■ Task details:
Among the entries below, find the lines with "biểu" and copy them.

■ Document understanding data:
◇ ◇ ◇ ◇

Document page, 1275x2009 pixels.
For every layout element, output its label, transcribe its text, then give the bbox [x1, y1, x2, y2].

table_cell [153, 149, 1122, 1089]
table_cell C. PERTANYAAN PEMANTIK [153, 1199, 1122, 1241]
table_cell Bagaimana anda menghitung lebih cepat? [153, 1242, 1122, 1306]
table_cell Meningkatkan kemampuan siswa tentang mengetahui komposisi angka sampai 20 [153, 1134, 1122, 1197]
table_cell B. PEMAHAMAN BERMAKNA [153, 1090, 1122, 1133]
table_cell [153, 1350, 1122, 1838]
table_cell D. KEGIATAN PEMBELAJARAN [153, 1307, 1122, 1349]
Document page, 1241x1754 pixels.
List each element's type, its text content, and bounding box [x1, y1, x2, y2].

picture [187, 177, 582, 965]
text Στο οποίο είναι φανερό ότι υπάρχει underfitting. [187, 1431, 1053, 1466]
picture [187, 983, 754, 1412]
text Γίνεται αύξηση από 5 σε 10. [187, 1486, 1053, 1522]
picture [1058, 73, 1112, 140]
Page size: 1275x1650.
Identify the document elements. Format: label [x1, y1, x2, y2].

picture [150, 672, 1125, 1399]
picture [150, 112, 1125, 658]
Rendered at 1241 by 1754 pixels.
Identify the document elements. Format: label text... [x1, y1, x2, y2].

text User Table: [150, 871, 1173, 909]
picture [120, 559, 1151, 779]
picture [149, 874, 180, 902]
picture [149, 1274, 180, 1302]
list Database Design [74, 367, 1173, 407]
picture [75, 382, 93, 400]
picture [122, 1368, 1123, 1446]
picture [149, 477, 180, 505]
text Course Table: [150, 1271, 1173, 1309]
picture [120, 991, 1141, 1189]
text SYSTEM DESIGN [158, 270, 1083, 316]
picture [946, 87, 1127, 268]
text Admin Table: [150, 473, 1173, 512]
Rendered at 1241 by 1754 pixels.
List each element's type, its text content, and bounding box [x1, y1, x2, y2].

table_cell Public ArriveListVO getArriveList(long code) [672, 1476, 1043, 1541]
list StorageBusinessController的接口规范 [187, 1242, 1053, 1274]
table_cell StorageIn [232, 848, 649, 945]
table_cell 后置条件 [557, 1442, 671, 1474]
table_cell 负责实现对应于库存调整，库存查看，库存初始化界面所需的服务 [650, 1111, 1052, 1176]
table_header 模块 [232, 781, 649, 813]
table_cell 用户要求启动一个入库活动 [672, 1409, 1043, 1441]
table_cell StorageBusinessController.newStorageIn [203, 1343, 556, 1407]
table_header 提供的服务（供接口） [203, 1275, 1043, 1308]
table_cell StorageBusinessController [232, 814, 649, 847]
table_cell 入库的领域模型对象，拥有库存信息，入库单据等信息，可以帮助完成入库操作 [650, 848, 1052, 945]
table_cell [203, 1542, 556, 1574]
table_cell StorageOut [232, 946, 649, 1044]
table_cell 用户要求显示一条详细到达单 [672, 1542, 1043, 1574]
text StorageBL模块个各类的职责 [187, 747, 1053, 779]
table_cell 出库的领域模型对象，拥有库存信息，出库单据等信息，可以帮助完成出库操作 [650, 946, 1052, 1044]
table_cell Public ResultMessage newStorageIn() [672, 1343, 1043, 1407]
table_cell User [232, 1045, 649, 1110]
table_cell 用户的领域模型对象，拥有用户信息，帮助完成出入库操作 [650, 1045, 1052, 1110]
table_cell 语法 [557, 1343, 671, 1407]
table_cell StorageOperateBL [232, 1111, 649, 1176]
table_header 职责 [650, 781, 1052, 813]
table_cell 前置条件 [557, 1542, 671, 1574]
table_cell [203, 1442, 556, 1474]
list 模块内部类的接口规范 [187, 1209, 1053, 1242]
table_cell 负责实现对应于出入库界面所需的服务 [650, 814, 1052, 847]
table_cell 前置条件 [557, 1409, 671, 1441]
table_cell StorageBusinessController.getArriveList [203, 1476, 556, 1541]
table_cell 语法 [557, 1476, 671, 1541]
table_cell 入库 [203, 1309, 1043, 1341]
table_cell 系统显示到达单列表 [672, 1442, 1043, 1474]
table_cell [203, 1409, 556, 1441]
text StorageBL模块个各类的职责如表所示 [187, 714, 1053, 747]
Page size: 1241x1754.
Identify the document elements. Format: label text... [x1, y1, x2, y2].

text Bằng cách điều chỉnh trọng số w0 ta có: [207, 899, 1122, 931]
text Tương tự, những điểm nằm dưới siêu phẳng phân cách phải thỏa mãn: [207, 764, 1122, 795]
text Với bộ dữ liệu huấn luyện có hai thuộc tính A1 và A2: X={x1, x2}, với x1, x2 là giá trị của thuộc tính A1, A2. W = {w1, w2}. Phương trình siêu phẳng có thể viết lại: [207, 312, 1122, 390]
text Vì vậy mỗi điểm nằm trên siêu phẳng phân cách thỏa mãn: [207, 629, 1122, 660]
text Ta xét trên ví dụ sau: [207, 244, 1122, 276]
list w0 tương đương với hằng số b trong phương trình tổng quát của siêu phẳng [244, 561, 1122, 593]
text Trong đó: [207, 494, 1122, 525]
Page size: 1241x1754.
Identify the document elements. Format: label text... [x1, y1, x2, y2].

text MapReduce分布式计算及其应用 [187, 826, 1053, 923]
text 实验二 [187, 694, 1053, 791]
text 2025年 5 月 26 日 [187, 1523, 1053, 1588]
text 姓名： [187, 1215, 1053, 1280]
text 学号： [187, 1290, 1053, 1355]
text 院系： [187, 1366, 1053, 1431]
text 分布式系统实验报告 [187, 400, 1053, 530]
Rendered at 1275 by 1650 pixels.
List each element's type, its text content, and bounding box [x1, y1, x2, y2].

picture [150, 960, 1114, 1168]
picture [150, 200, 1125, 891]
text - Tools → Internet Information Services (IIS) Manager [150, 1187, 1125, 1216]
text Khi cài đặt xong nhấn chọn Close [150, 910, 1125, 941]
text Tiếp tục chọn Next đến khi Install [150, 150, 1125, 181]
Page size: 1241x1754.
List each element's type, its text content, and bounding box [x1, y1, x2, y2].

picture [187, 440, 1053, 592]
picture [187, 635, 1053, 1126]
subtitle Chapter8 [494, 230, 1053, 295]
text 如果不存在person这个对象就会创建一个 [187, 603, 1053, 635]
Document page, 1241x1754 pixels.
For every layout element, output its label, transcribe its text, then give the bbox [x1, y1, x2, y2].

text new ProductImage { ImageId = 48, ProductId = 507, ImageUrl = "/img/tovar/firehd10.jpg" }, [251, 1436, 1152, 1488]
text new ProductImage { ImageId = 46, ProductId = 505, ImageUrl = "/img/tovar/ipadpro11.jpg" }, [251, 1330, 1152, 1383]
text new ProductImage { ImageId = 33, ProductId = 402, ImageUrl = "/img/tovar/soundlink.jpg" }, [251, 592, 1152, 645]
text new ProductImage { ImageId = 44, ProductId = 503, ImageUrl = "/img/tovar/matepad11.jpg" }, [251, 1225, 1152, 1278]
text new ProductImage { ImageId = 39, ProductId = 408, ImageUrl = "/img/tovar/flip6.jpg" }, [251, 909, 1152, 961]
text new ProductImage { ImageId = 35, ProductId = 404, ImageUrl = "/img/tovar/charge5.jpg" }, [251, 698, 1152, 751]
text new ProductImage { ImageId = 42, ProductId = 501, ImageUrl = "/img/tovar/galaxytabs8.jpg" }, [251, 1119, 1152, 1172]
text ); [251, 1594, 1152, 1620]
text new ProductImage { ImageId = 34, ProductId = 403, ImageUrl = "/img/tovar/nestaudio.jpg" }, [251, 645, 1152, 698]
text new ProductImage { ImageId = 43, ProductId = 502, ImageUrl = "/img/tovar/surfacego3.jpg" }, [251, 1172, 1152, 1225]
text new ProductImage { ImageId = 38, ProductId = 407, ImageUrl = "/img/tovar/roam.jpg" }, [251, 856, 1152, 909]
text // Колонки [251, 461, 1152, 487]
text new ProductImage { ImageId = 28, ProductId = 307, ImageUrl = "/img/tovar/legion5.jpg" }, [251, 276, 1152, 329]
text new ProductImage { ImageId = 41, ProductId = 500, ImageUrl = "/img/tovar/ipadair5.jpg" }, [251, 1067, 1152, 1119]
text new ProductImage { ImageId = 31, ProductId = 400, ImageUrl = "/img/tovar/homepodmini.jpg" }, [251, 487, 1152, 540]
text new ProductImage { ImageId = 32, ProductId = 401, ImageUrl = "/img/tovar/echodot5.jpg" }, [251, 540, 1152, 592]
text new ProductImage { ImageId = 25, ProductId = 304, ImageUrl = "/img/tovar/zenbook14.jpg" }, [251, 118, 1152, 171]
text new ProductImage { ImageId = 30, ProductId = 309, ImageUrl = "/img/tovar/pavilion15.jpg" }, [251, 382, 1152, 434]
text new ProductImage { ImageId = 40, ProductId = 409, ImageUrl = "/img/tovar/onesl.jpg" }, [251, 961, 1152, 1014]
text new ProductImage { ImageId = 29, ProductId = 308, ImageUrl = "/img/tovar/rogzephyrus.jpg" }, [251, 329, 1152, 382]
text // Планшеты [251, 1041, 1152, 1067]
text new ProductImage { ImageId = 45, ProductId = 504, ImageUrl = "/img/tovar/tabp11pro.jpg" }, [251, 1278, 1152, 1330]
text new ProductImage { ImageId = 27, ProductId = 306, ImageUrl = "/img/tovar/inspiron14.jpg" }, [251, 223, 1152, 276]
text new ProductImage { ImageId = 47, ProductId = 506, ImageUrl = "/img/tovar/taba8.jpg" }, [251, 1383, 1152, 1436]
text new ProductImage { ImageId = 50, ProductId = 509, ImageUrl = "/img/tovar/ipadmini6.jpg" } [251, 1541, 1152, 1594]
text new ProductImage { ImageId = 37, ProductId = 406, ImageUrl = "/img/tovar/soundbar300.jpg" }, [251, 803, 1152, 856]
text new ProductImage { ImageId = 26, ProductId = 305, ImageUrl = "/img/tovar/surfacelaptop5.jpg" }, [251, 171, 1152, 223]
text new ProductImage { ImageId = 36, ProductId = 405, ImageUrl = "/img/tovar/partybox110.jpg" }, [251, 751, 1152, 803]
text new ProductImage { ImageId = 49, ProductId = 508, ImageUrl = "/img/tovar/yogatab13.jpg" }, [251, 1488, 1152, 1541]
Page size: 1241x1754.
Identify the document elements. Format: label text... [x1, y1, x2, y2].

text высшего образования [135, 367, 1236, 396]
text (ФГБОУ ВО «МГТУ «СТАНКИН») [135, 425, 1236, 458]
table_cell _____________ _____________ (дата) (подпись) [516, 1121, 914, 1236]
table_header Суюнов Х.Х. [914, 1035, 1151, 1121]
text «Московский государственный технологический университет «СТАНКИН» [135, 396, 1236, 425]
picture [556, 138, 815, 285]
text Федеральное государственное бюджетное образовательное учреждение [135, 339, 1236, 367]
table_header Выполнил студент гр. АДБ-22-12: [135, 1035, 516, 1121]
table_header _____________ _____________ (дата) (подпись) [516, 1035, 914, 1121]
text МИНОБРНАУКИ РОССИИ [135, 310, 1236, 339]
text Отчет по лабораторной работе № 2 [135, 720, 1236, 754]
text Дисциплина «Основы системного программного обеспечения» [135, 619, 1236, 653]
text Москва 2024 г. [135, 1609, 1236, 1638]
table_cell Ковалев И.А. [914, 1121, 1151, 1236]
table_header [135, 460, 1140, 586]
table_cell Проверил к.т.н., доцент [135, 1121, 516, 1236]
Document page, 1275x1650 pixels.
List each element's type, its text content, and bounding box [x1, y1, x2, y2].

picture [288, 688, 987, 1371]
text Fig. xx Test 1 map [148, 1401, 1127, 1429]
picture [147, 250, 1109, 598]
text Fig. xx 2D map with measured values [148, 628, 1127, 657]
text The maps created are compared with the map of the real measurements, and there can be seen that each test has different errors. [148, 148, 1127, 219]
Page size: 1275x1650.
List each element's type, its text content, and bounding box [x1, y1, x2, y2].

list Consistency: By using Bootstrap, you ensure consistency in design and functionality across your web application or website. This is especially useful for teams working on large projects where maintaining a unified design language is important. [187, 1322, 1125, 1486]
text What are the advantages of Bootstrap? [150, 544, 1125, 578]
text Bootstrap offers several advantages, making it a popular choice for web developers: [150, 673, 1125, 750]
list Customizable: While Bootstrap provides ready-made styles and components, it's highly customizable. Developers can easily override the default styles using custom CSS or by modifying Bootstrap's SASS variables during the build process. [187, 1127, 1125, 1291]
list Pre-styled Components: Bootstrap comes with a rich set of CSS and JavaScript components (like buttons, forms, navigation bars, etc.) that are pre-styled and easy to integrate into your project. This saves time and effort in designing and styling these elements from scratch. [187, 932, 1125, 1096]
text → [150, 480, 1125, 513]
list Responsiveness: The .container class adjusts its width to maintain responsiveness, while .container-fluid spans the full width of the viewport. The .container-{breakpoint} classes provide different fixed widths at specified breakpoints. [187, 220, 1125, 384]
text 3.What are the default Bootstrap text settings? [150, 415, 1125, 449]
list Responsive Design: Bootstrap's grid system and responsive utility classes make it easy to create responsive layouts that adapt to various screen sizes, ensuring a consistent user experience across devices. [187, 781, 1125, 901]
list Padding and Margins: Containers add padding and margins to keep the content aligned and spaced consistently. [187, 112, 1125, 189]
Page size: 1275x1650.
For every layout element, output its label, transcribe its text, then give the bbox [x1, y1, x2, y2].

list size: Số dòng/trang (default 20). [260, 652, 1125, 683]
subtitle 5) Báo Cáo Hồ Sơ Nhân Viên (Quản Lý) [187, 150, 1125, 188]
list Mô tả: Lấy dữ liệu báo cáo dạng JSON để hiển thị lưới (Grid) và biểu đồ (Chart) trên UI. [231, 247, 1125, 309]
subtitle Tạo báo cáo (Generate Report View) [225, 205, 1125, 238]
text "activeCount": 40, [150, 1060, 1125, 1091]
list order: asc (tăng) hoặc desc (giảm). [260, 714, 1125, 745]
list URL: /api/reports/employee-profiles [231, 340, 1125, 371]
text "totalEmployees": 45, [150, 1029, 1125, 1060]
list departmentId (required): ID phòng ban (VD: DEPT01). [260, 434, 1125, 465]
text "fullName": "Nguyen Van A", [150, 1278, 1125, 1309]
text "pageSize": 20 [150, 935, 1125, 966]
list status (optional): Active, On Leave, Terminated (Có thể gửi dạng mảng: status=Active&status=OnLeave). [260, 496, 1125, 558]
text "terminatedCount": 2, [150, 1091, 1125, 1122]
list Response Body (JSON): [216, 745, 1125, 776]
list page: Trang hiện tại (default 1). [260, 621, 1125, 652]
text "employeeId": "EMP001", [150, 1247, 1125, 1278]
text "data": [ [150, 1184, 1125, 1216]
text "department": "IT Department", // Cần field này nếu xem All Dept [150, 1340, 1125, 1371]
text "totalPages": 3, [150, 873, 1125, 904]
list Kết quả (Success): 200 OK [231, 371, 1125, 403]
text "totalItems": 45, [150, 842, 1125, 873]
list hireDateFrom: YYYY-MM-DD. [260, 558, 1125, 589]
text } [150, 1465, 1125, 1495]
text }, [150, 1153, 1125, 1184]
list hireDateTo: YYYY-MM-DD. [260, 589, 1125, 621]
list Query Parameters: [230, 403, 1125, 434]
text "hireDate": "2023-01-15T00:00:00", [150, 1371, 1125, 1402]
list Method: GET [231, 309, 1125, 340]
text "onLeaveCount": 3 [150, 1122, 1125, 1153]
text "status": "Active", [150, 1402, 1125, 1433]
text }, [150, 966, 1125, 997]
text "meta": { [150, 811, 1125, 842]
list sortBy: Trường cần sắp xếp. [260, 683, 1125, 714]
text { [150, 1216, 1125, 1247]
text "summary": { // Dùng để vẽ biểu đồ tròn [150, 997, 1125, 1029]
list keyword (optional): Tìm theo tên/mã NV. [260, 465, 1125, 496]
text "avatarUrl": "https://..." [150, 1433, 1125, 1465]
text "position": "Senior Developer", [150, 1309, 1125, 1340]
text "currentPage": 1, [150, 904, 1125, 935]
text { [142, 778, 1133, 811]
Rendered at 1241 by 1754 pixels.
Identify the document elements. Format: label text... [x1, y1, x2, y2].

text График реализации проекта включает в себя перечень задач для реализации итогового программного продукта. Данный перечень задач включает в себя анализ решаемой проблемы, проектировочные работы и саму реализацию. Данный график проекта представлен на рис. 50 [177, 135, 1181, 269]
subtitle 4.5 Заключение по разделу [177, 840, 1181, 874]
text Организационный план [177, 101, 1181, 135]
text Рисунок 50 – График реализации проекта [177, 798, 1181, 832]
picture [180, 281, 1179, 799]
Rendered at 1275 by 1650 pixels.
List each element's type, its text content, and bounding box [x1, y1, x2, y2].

◇ ◇ ◇ ◇

■ Solution:
list Mô tả: Lấy dữ liệu báo cáo dạng JSON để hiển thị lưới (Grid) và biểu đồ (Chart) trên UI. [231, 247, 1125, 309]
text "summary": { // Dùng để vẽ biểu đồ tròn [150, 997, 1125, 1029]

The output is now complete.